Affiliation: Harvard T.H. Chan School of Public Health
Dr. Fischer is collaborating with the Center for Injury Epidemiology to examine the impact of circadian rhythm disruption on injury risk. During her tenure, she will apply her expertise on biological rhythms and sleep-wake behavior and advance a risk index model based on work components and individual characteristics. This project involves an extensive systematic review of the literature including quantitative meta-analysis, as well as time-series analyses of daily rhythms in accident and injury risk.

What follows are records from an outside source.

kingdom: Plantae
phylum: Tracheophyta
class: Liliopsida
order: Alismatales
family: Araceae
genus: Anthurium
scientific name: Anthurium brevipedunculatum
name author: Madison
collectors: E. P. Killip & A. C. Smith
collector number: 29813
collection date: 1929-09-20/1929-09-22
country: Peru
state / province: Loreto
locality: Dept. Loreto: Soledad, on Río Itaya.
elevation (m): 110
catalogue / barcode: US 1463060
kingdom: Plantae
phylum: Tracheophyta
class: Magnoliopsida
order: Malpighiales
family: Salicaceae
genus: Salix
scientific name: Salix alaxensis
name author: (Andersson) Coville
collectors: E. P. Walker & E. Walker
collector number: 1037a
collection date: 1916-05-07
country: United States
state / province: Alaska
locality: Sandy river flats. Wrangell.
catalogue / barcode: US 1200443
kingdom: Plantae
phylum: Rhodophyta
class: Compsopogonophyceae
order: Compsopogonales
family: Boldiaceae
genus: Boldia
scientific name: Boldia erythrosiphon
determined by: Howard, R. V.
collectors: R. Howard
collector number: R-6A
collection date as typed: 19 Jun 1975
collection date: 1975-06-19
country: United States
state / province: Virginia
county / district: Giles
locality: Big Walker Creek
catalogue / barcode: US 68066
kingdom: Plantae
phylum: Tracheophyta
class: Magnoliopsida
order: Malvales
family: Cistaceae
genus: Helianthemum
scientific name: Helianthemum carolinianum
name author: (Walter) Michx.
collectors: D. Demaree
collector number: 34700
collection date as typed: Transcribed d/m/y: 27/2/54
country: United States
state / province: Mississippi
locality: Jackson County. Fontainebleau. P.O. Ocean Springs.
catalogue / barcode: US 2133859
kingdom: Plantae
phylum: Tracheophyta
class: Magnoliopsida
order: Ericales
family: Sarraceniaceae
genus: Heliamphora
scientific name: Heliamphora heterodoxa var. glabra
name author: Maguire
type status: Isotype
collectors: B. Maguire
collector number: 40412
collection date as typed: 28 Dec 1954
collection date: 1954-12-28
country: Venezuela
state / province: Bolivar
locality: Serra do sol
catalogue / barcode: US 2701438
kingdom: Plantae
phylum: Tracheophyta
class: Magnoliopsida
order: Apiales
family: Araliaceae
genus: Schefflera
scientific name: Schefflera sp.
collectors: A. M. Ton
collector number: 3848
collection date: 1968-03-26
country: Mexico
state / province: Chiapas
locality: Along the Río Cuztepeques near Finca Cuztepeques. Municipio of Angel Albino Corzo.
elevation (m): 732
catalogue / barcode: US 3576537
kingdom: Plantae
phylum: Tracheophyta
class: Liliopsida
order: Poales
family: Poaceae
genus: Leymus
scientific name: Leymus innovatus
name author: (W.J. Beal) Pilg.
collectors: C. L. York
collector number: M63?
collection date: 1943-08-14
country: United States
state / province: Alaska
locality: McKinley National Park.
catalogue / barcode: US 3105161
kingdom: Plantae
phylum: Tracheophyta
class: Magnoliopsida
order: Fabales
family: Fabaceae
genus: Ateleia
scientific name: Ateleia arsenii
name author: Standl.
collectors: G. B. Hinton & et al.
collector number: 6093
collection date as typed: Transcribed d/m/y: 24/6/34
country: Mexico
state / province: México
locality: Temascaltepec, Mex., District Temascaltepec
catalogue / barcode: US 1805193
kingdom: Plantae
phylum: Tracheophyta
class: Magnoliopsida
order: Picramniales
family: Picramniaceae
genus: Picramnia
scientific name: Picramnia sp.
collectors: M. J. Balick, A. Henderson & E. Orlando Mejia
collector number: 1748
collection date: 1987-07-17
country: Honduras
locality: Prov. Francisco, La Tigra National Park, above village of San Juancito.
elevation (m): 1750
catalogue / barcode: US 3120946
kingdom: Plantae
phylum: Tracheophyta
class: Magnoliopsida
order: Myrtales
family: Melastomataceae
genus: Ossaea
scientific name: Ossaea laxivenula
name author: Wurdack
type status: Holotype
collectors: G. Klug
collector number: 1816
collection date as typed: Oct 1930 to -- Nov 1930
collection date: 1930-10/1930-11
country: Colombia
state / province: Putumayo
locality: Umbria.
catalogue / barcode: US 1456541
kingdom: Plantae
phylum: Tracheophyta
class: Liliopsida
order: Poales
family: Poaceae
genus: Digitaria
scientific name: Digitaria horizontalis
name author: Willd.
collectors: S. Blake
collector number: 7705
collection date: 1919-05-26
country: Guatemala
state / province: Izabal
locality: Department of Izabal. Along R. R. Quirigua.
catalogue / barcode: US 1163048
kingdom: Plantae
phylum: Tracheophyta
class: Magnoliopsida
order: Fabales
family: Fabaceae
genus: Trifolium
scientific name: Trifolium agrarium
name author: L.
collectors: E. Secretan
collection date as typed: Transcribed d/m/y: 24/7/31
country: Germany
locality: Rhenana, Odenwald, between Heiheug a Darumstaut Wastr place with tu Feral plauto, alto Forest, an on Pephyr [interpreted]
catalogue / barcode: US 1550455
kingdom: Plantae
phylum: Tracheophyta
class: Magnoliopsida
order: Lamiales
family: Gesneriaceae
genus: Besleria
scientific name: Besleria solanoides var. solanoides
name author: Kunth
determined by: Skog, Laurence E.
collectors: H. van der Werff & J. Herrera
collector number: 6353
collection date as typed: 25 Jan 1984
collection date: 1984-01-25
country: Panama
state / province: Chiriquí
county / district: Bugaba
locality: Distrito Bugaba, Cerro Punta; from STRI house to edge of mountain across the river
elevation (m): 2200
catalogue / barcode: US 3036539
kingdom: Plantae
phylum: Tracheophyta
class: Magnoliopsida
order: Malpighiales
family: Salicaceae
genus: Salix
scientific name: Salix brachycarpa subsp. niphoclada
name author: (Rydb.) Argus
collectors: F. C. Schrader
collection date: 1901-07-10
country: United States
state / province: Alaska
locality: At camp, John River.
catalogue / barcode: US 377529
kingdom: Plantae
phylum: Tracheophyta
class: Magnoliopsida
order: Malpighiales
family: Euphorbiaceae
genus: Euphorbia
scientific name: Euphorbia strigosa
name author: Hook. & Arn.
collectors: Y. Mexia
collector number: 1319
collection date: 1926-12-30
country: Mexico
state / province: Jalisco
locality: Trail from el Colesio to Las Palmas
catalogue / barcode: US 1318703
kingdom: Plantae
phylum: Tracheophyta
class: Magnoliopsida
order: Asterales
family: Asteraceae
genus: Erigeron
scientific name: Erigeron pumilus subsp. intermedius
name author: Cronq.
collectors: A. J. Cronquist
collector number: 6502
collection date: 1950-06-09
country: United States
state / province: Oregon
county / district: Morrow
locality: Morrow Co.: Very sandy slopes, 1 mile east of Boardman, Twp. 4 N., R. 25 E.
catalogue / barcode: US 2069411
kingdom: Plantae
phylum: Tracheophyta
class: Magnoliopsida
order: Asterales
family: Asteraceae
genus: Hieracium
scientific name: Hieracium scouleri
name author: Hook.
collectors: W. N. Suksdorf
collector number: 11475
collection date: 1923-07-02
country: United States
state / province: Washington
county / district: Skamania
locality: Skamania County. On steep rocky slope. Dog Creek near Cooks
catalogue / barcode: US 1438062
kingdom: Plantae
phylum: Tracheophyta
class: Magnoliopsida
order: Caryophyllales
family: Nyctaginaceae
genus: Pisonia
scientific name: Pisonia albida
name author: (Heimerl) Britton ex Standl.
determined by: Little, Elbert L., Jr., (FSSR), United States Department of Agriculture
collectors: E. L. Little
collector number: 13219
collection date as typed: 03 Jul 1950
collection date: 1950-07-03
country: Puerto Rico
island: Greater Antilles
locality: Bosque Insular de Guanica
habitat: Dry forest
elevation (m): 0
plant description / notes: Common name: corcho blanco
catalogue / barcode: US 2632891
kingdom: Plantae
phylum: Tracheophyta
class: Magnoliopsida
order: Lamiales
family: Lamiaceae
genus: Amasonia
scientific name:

Most recently, Dr. Fischer worked as a research and teaching associate with the Medical Faculty of the Ludwig-Maximilian-University in Munich, Germany. Her research interests focus on the potentials and challenges of individual differences in sleep and circadian rhythms for the design of work schedules. While at the University, Dr. Fischer and colleagues developed, implemented and evaluated a unique shift system that was tailored to employees’ individual sleep preferences (chronotypes). They demonstrated the system’s benefits on several health and safety-related outcomes. Dr. Fischer’s research interests also include understanding the underlying mechanisms of human chronotypes by using mathematical models of the sleep-wake regulatory brain network.
In 2011, Dr. Fischer graduated as a psychologist with a specialization in clinical psychology from the University of Munich, and in 2015, she received her Ph.D. in human biology from the University’s Medical Faculty. In her doctoral thesis, she developed a method to quantify and visualize circadian disruption in rotational shift workers, for which she received an award from the Working Time Society. She has co-authored four peer-reviewed journal papers and a book chapter, and she has presented research at conferences around the world. Currently, she serves as a reviewer for Chronobiology International and the Journal of Biological Rhythms. Dr. Fischer is a member of the Working Time Society, Society for Research on Biological Rhythms, European Biological Rhythm Society and Deutsche Arbeitszeitgesellschaft e.V.